To-do item:
Could you reproduce the material below exactly, from the line containing "module mux_4_1_behavioral(i1, i2, i3, i4, sel, out);" through its last line, and leave out everything else?
Data supplied START
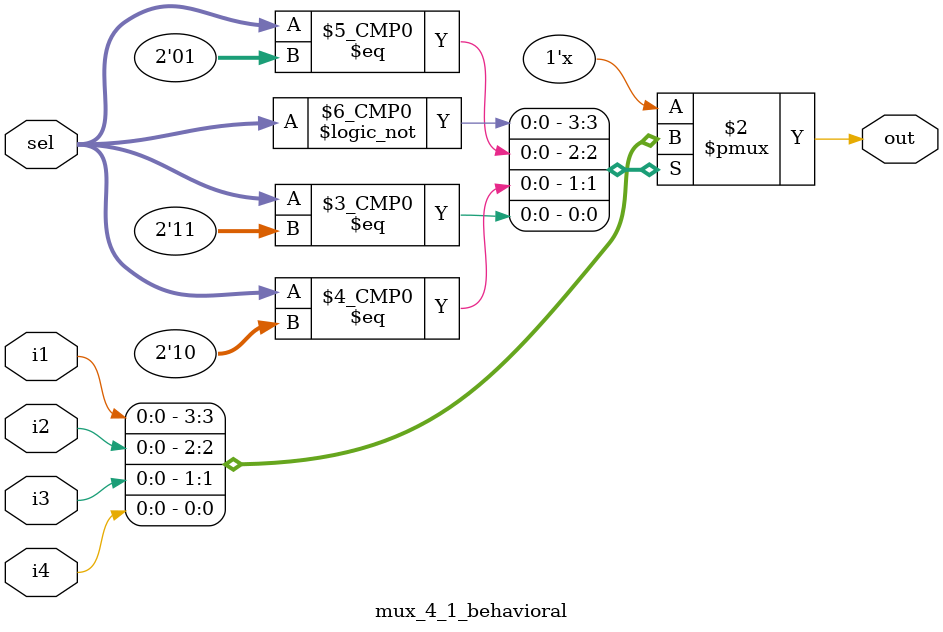
<source format=v>
`timescale 1ns / 1ps
module mux_4_1_behavioral(i1, i2, i3, i4, sel, out);
	input i1, i2, i3, i4;
	input [1:0] sel;
	output out;
	reg out;
	
	always @(i1 or i2 or i3 or i4 or sel)
	begin
		case( sel )
			2'b00:	out = i1;
			2'b01:	out = i2;
			2'b10:	out = i3;
			2'b11:	out = i4;
			default:	out = 0;
		endcase
	end

endmodule

</source>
Data supplied END
Answer space:
module mux_4_1_behavioral(i1, i2, i3, i4, sel, out);
	input i1, i2, i3, i4;
	input [1:0] sel;
	output out;
	reg out;
	
	always @(i1 or i2 or i3 or i4 or sel)
	begin
		case( sel )
			2'b00:	out = i1;
			2'b01:	out = i2;
			2'b10:	out = i3;
			2'b11:	out = i4;
			default:	out = 0;
		endcase
	end

endmodule

</source>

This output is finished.